■ **Data excerpts**
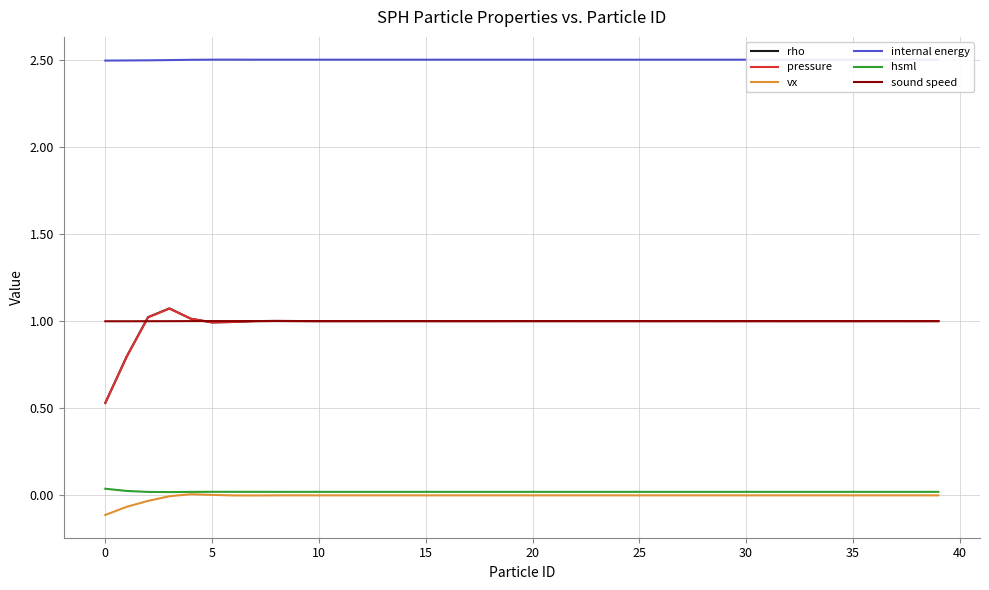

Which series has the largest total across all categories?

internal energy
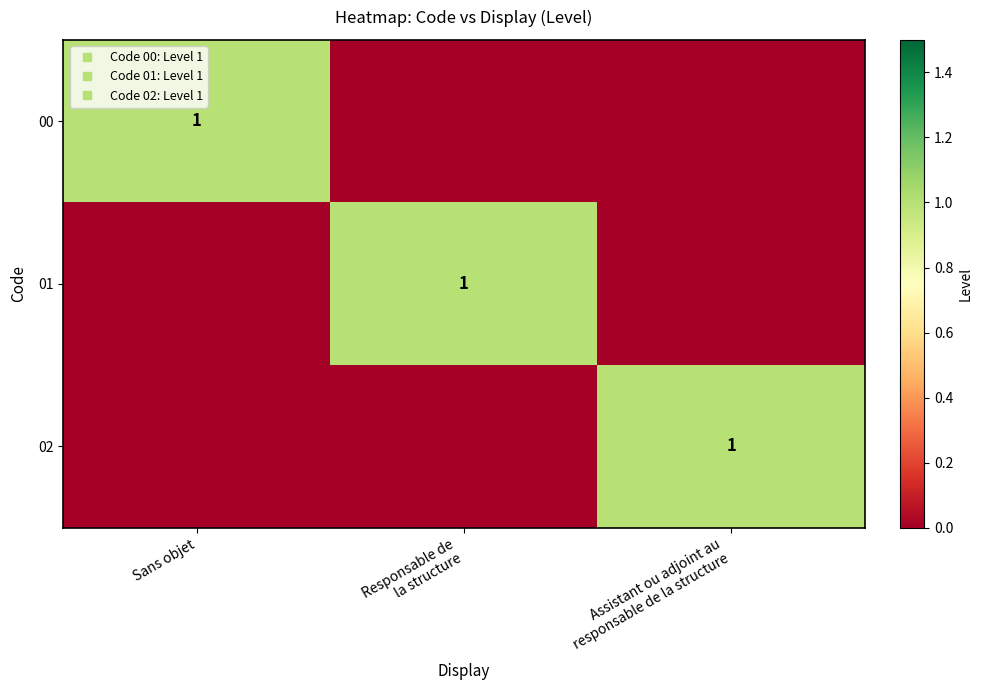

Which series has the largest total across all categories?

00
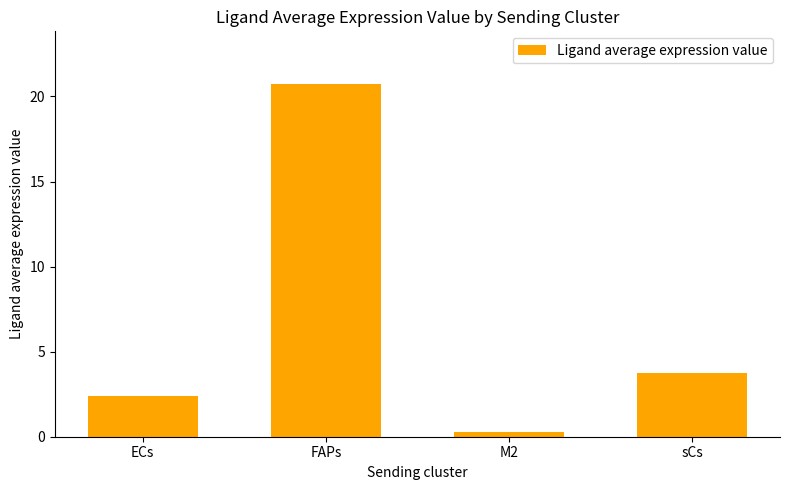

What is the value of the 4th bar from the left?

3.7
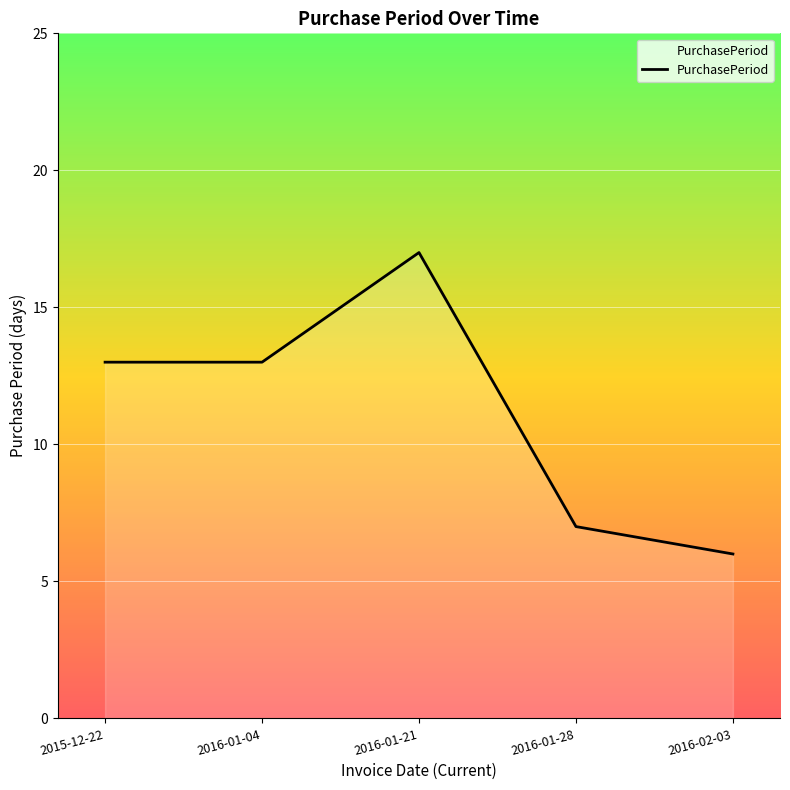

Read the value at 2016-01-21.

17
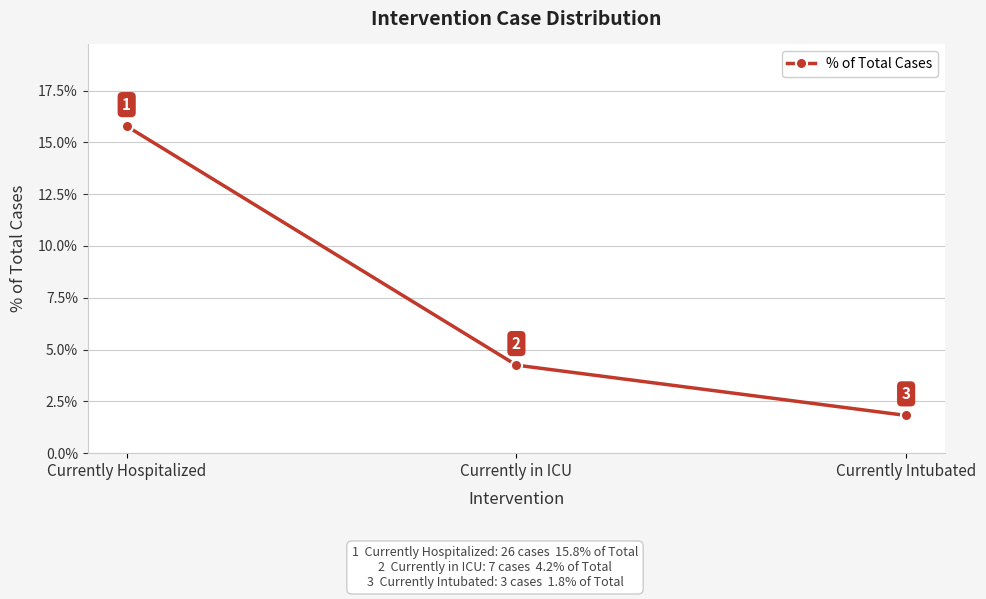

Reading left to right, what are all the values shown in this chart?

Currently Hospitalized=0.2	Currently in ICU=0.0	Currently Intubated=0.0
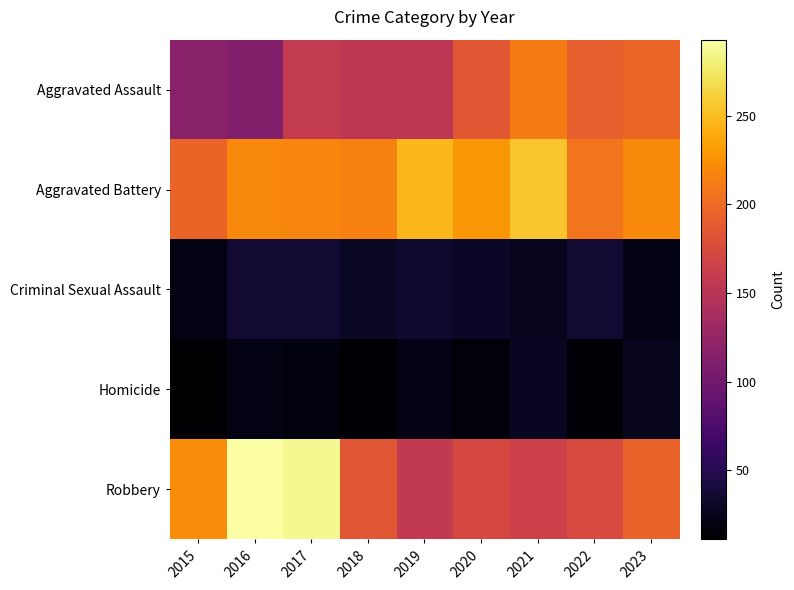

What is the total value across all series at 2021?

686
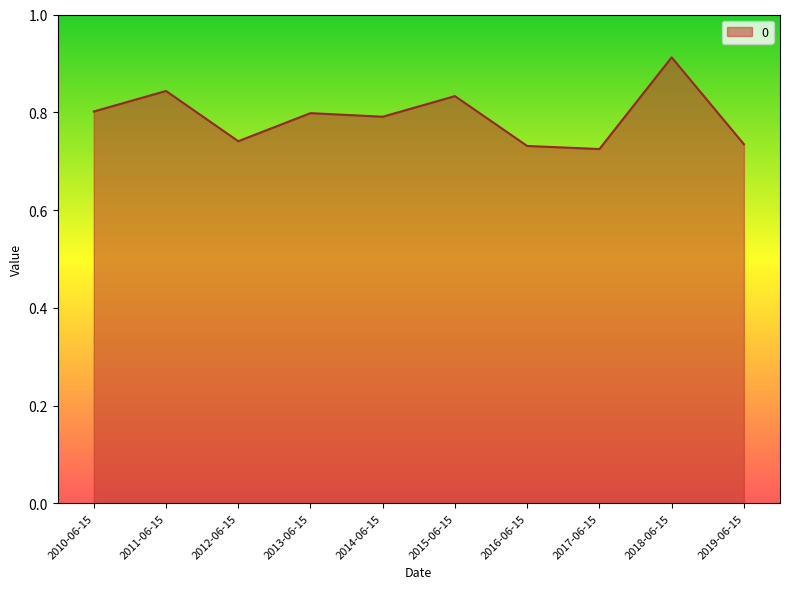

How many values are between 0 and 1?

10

■ **Task instructions**
Format the listing above as a JSON list of strings, one string for each line and no entries for blank lines. Leave the pictures out.

■ **Response for this exercise**
[
  "Which series has the largest total across all categories?",
  "internal energy",
  "Which series has the largest total across all categories?",
  "00",
  "What is the value of the 4th bar from the left?",
  "3.7",
  "Read the value at 2016-01-21.",
  "17",
  "Reading left to right, what are all the values shown in this chart?",
  "Currently Hospitalized=0.2\tCurrently in ICU=0.0\tCurrently Intubated=0.0",
  "What is the total value across all series at 2021?",
  "686",
  "How many values are between 0 and 1?",
  "10"
]